[Page images and extracted text]

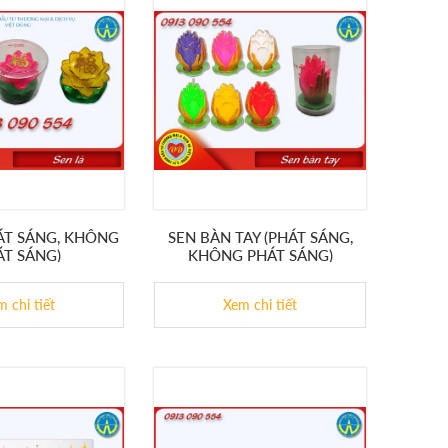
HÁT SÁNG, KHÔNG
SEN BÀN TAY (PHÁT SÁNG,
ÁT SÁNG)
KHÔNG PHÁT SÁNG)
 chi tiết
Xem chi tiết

* **PROBLEM TO SOLVE**: Write the entries out again exactly as they appear, with the pictures omitted.

* **ANSWER AREA**:
HÁT SÁNG, KHÔNG
SEN BÀN TAY (PHÁT SÁNG,
ÁT SÁNG)
KHÔNG PHÁT SÁNG)
 chi tiết
Xem chi tiết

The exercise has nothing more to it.